TL;DR Your MCP tools no longer load at session start: they're deferred, and Claude looks them up with an internal tool (
ToolSearch) only when it needs them. At launch, only tool names and one instruction per server enter context. It's the same trick you already know from skills, applied to MCP. It's on by default, and you tune it withENABLE_TOOL_SEARCHif you want different behavior.
For months the rule was five servers is enough, fifty just slows the agent down: every MCP dumped the full definitions of all its tools into context at startup, and connecting GitHub + Notion + Chrome DevTools cost you tens of thousands of tokens before you typed your first word. Tool Search quietly changed that math, and almost nobody noticed because, from the outside, everything works the same.
The trick you already know (from skills)
Skills have always worked this way: only the name and a one-line description live in context; the full body loads when invoked. Progressive disclosure: a cheap index always visible, expensive content only when needed.
Tool Search applies that same pattern to your MCPs, and the docs make the comparison outright: "server instructions help Claude understand when to search for your tools, similar to how skills work."
| Skills | MCP tools (with Tool Search) | |
|---|---|---|
| Always in context | name + description | tool names + server instructions |
| Loaded on demand | the SKILL.md body | the full schema, via ToolSearch |
How it works
At session start, only the tool names and each server's instructions (truncated at 2KB) enter context. When Claude needs a specific tool, it calls ToolSearch (keyword search works, no exact name needed), the full schema enters context at that moment, and it uses the tool. Only the tools that actually get used cost context.
I see it daily: in the session where I'm writing this, there are about 90 deferred tool names (Notion, Canva, Chrome DevTools...) and Claude only loaded the schemas of the three it touched to publish. Before, all 90 schemas would have entered whole at startup.

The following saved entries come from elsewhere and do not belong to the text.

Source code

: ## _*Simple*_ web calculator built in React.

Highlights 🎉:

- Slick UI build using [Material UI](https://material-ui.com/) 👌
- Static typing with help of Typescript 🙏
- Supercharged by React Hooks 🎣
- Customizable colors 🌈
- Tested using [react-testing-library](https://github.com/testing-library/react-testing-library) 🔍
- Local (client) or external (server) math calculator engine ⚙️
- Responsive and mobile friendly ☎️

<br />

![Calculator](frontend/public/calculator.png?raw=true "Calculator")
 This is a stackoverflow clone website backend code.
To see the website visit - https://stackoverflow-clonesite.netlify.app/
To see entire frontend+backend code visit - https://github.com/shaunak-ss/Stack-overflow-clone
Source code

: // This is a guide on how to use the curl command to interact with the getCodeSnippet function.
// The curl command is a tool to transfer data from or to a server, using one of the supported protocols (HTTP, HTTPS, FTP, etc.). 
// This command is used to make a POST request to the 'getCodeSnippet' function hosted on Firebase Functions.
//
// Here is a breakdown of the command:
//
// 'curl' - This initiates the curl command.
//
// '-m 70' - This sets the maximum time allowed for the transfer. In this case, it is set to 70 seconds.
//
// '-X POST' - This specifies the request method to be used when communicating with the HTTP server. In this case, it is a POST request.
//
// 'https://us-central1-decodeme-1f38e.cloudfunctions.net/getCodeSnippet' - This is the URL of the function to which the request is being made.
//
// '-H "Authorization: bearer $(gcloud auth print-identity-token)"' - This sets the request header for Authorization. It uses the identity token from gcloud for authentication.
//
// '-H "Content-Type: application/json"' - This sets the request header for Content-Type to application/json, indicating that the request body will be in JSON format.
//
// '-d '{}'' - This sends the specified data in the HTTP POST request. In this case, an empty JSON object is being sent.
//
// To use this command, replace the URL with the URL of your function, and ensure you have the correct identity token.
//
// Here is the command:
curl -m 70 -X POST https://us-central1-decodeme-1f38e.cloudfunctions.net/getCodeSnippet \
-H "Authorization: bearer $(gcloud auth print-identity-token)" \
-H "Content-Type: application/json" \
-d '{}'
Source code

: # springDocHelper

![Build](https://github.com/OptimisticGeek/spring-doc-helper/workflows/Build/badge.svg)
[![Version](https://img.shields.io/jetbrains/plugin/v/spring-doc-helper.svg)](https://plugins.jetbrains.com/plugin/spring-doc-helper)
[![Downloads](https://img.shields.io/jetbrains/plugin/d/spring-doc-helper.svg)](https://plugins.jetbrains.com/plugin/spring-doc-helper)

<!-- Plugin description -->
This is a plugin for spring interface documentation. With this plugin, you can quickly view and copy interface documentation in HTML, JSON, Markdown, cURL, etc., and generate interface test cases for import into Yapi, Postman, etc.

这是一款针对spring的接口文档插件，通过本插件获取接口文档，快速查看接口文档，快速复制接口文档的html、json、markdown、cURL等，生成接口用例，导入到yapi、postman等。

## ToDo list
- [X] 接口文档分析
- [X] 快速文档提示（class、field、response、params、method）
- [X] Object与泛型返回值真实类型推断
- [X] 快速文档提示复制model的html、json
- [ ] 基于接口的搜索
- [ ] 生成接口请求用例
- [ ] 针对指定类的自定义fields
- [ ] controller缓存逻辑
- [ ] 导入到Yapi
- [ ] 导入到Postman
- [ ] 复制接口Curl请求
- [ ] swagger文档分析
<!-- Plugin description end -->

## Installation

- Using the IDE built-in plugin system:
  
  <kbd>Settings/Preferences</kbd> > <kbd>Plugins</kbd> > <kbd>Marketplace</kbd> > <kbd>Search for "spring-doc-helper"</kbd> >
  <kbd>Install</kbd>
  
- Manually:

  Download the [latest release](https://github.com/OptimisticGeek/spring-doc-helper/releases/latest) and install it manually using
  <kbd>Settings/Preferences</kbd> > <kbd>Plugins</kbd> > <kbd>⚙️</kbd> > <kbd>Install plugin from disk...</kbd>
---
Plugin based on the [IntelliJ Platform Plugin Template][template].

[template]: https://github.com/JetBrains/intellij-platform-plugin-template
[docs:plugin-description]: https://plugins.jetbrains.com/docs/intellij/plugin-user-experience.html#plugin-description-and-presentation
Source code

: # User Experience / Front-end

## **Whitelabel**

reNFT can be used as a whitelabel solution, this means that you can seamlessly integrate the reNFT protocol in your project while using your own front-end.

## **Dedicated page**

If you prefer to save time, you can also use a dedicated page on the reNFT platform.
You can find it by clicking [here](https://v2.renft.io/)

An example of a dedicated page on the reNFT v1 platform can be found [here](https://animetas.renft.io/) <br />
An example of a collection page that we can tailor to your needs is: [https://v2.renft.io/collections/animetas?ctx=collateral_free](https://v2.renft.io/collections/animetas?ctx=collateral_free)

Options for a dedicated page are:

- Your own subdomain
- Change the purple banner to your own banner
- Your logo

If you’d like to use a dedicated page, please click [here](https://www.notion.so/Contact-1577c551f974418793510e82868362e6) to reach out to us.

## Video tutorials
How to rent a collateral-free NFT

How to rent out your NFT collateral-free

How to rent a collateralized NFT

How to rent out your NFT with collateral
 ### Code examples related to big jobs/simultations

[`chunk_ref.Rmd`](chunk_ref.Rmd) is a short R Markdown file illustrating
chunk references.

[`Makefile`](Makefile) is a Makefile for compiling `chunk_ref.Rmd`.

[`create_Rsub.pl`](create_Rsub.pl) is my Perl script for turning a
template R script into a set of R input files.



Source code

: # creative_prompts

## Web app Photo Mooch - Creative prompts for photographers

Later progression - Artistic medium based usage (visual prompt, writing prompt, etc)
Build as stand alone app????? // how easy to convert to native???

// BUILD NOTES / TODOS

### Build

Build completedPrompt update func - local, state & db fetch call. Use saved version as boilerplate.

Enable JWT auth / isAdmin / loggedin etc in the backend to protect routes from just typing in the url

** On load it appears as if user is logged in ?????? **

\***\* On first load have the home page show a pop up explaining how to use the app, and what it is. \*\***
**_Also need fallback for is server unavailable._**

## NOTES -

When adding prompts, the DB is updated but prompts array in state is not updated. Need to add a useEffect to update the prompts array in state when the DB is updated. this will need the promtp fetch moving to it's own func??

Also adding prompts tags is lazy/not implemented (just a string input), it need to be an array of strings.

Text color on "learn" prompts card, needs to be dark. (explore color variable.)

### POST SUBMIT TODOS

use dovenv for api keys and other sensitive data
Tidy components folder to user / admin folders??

Check it yourself with /context: the MCP tools category that used to dominate the window is now a fraction.
The knobs
It's on by default. To change the behavior, the ENABLE_TOOL_SEARCH variable (in your settings env block or at launch):
| Value | What it does |
|---|---|
| (unset) | Everything deferred, discovered on demand. The default |
auto |
Hybrid: if all tools fit within 10% of context, they load upfront; the overflow is deferred |
auto:N |
Same, with a custom threshold (0-100), e.g. auto:5 |
false |
The old behavior: everything upfront, no deferral |
true |
Forces deferral even on Vertex or behind a proxy |
And per server: if one should always be visible without a search step (because you use it every turn), exempt it with alwaysLoad in its configuration:
{
"mcpServers": {
"github": { "type": "http", "url": "https://api.githubcopilot.com/mcp/", "alwaysLoad": true }
}
}
The fine print
- Haiku doesn't support it (requires models with
tool_reference). - Disabled by default on Vertex AI (supported from Sonnet 4.5 and Opus 4.5; force it with
ENABLE_TOOL_SEARCH=true). - It switches itself off if your
ANTHROPIC_BASE_URLpoints to a non-first-party proxy. - If you publish your own MCP server, the server instructions are now your storefront: write them like a skill's
description(what tasks your tools cover and when to search for them).
So is the rule of five dead?
The context half of that rule, yes. But curation still wins for two other reasons: every connected server still adds its names and instructions, and a giant menu of options still costs per-turn decisions. Connect the ones you use; the price of getting it wrong is just much lower now. Cache bonus: with tools deferred, connecting or disconnecting a server mid-session no longer invalidates the prefix.
Official docs: Scale with MCP Tool Search
Requirements
On by default on the Anthropic API with Sonnet and Opus. See the fine print for Haiku, Vertex AI, and proxies.